Wednesday 1 April 2020

Secondhand bookshops

are dangerous places and I should not be allowed anywhere near one.
Now please don't misunderstand me. I love new books. I spend far too much money on new books. I like to think authors are getting at least a few cents or pence from me. Middle Cat says I would rather spend money on books than anything else. This is probably true - although I do sometimes buy yarn so that I can knit while I read...well, sort of.
But you never know what you might find in a secondhand book shop. There are books I would like to read which are long out of print and not to be found in libraries. I  have a mental list of authors in my head. I search for those on the shelves.
Our local charity shop, sadly closed for the moment, has an excellent secondhand book section. It is well organised - fiction in alphabetical order, non-fiction in subject categories. It is tidy. You can find things.

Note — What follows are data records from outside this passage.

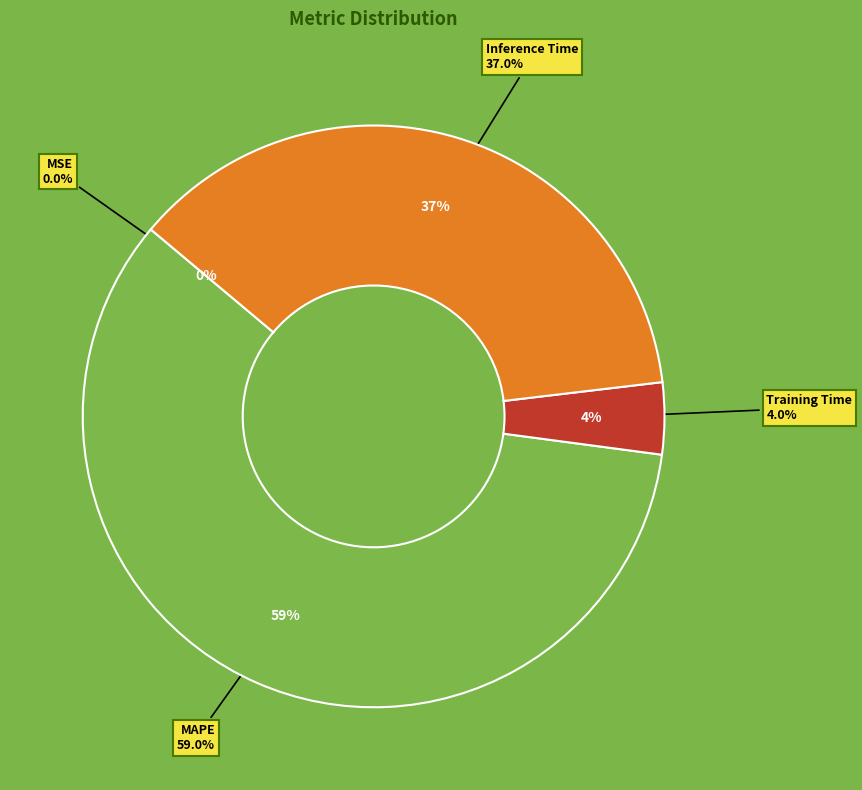

To the nearest percent, what is the average slice percentage?

25%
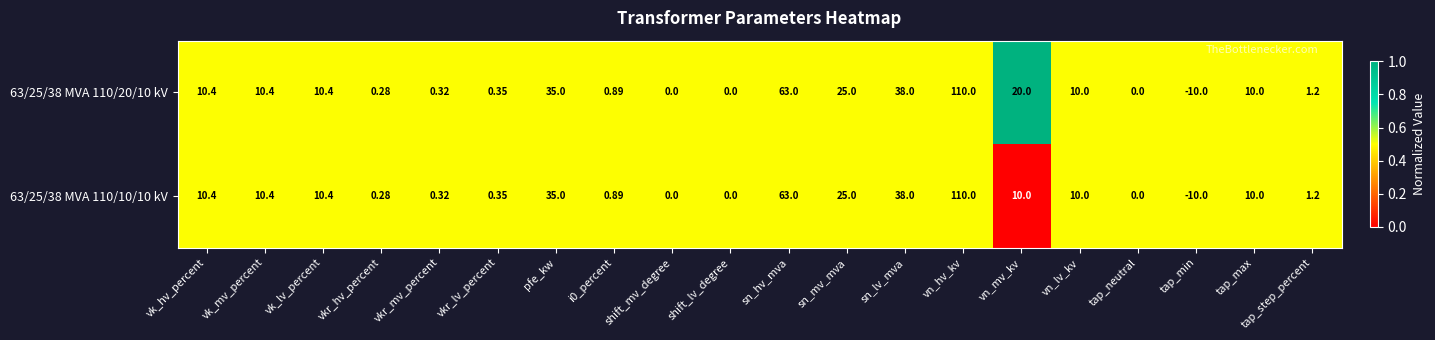

Is the value of 63/25/38 MVA 110/20/10 kV at sn_mv_mva greater than the value of 63/25/38 MVA 110/10/10 kV at vk_hv_percent?

Yes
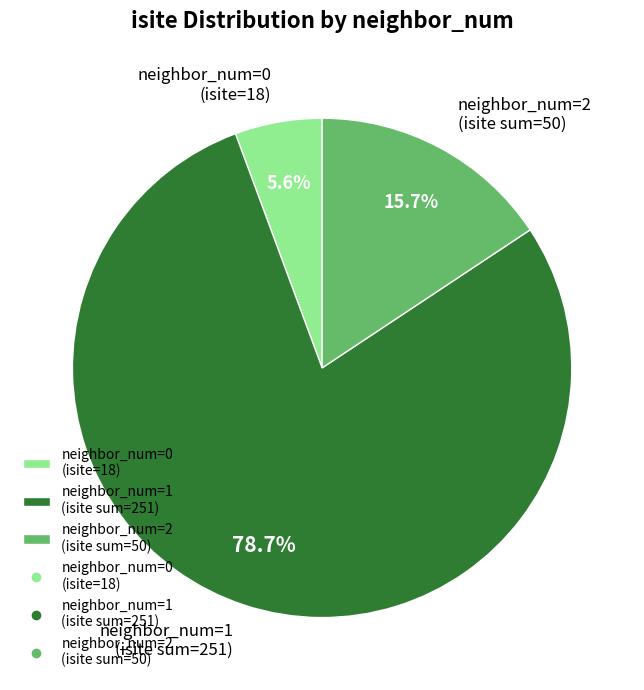

What percentage do neighbor_num=1 (isite sum=251) and neighbor_num=0 (isite=18) together represent?

84.3%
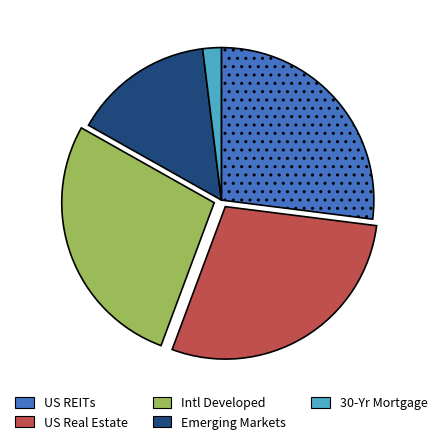

Is it true that Emerging Markets is 15% of the pie?

True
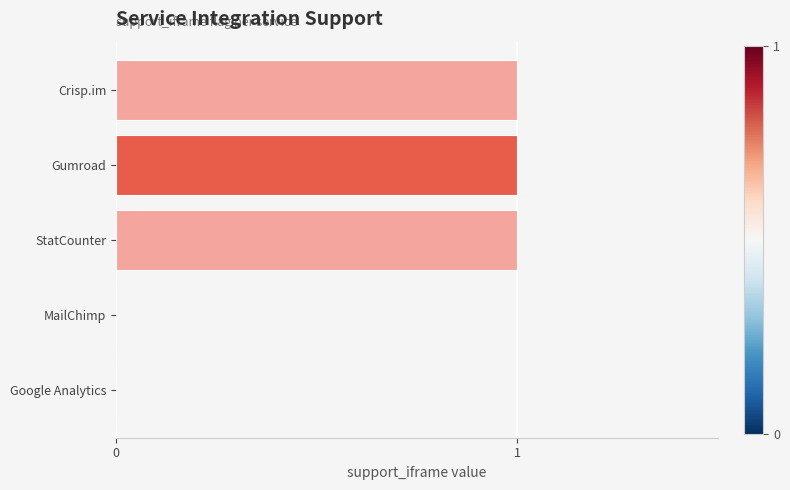

What is the sum of all values?

3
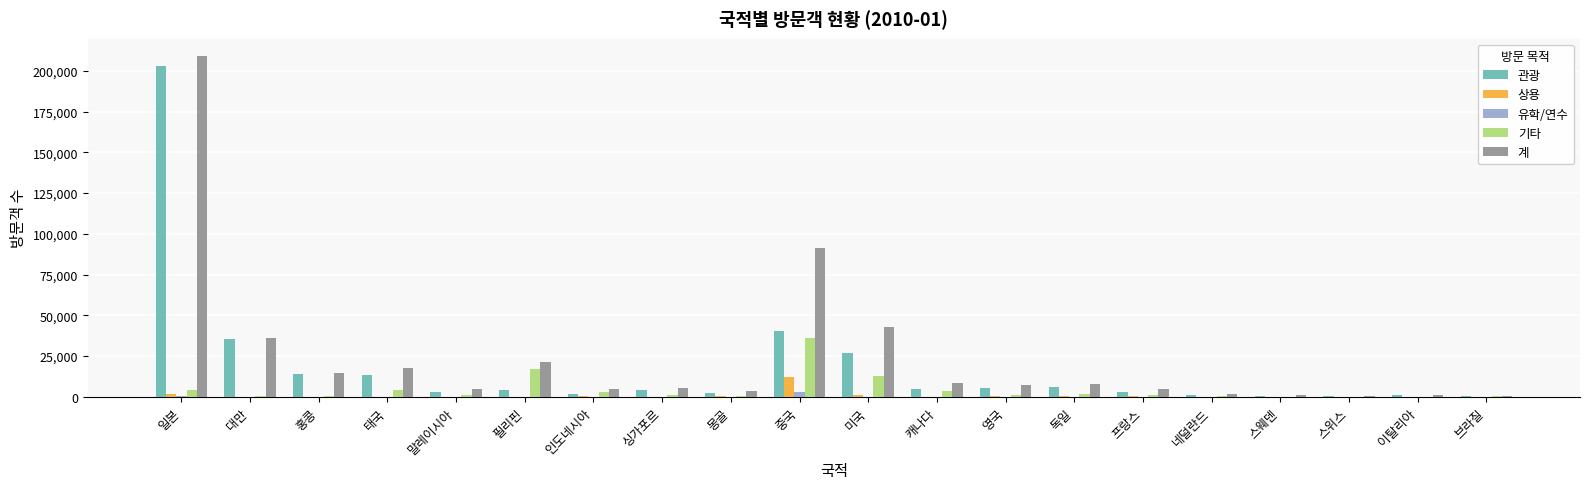

Is the value of 기타 at 독일 greater than the value of 관광 at 홍콩?

No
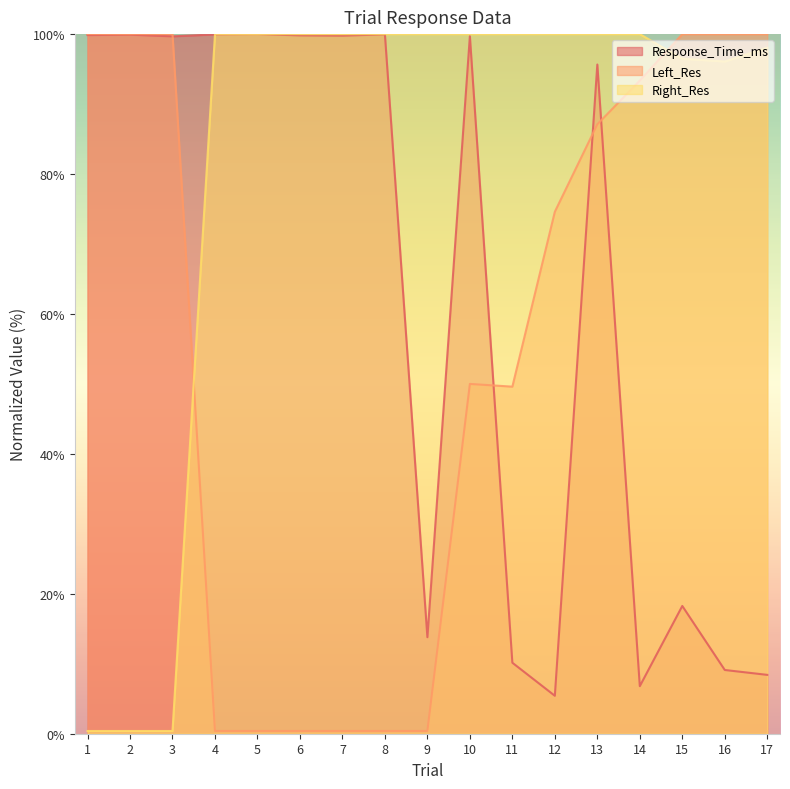

Is it true that Left_Res equals 0.4 at 4?

True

I sometimes get books in there for the Senior Cat. Once in a while I will find something I have been searching for in there as well.
There are other secondhand book shops that are like that too. The books, mostly fairly modern paper backs, will be arranged in a similar way.  Yes, I can enjoy prowling the shelves. There you can find the latest "best seller" by an award winning author - obviously unread - or a political "autobiography" I happen to know was not written by the politician in question. There is "literary" fiction there - bought by people who think they "should" read something. It is obvious they have never got past the first few pages. You can find slim volumes of poetry - some good but most not - and self-published books on topics such as the sex life of one legged birds. All of them obviously read by very few, if any.
But it is the other sort of second hand book shop I really love - where the books are piled high, stacked at all sorts of angles into the shelves or on the floor and on the stools and chairs. The books will be old. The books will be out of print. They will have come from homes where they were loved. Their spines will be creased. You can find the occasional pressed flower. There will be the newspaper cutting announcing a birth or, more likely, a death. There will be the letter or the recipe slipped between the pages of the most unlikely book. 
Such places are blessedly silent.
And the owner will look at you when you prowl in. They will give you a knowing nod and return to the book in their hands and leave you to go hunting alone. You understand each other perfectly. This isn't a "Can I help you?" sort of place. It is simply a place where readers, real readers, understand one another.
 

2 comments:

Holly said...

and we all miss the time, right now where puttering around in a bookstore would bring both comfort and a bit of quiet

jeanfromcornwall said...

You are describing my idea of heaven - apart from the few bins of second hand wool - stash remnants and the like.